Les pesticides sont un poison… politique. Ils contraignent le gouvernement à faire un choix. Quel lièvre suivre ? Emboîter le pas aux écologistes ? Risqué : surfant sur la peur, certains demandent jusqu’à 150 ou 200 mètres de zones de non-traitement autour des habitations, de quoi amputer la surface agricole de la France de centaines de milliers d’hectares. Suivre la science pour mettre fin à une surenchère anxiogène et électoraliste ?

Le gouvernement a fait le choix, pour l’instant, d’écouter les recommandations scientifiques de l’Agence de sécurité sanitaire de l’alimentation (Anses), tenues dans une note du 14 juin : des zones d’exclusion de traitement (ZNT) de 5 ou 10 mètres le long des habitations. Il pensait ainsi se sortir du piège tendu par les 45 arrêtés communaux anti-pesticides. Nombre d’entre eux confinent au ridicule, comme à Nanterre, Sceaux ou Antony, qui ne comptent aucune surface agricole. Un décret national permet de poser des limites et d’en finir avec les exercices d’équilibrisme observés autour du maire de Langouët. Attaqué par l’Etat pour un arrêté communal anti-pesticides, déjugé par la justice, il a tout de même bénéficié du « soutien moral » d’Emmanuel Macron. Intenable.

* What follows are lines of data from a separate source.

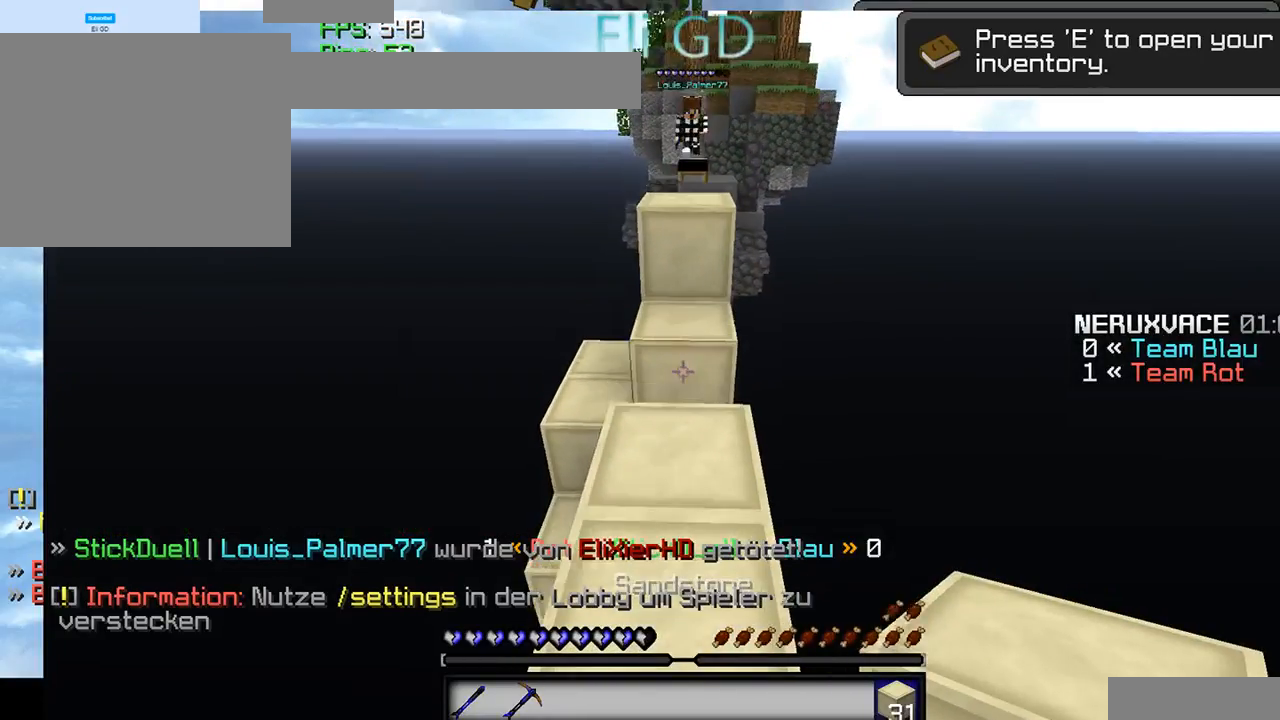
{"keys": [], "mouse": [], "events": []}
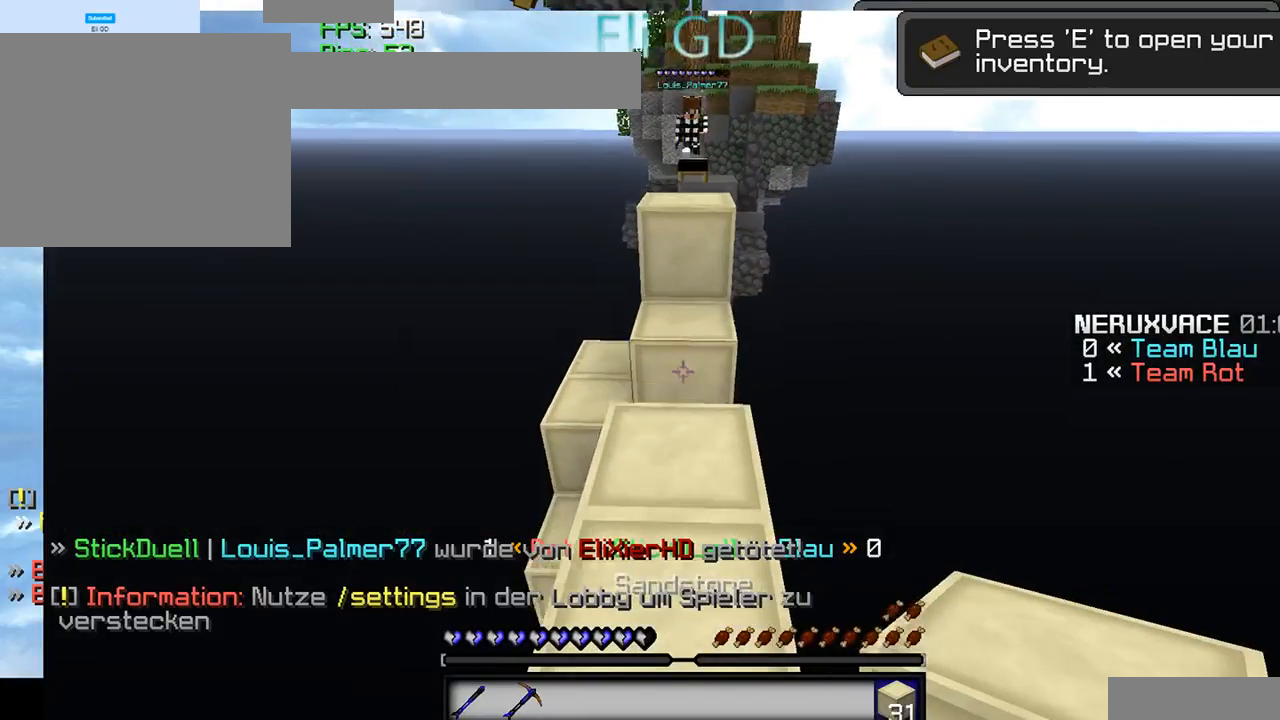
{"keys": [], "mouse": [], "events": []}
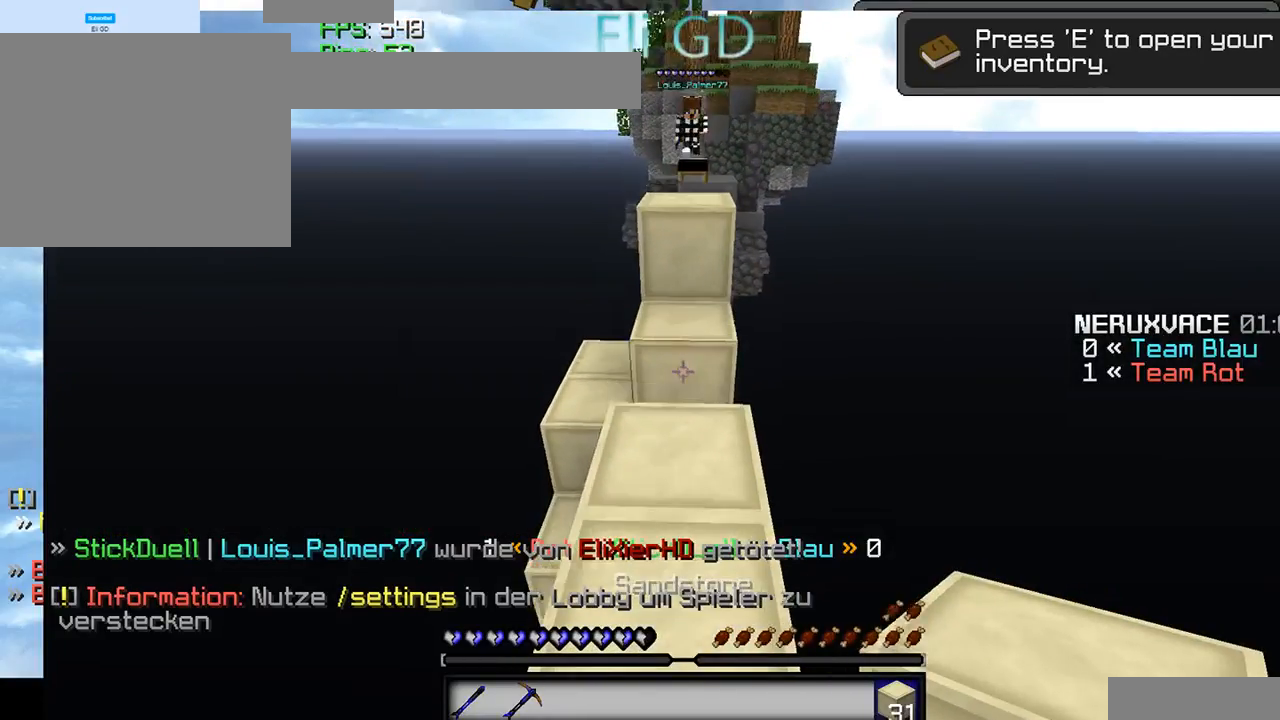
{"keys": [], "mouse": [], "events": [[200, "mouse_left", "down"], [300, "mouse_left", "up"]]}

Empilement. Le décret ne réglera pas tout. Il donne l’impression d’un nouvel et incompréhensible empilement de décisions. Une ordonnance issue des Etats généraux de l’Alimentation impose déjà la négociation de Chartes locales sur les phytosanitaires, entre organisations agricoles, riverains et éventuelles associations locales, maires, préfets. « Sept ont été signées, une trentaine est sur le point de l’être. Chaque département en aura une au premier janvier 2020. Du cousu main local », explique un porte-parole du ministère de l’Agriculture.

Les agriculteurs pointent un double discours. « On nous a demandé d’agir en concertation, nous le faisons. Parfois, même, avec des critères plus restrictifs que ceux posés par l’Anses. A quoi cela rime-t-il de juxtaposer les démarches ? », s’agace Thierry Coué, président de la commission Environnement de la FNSEA.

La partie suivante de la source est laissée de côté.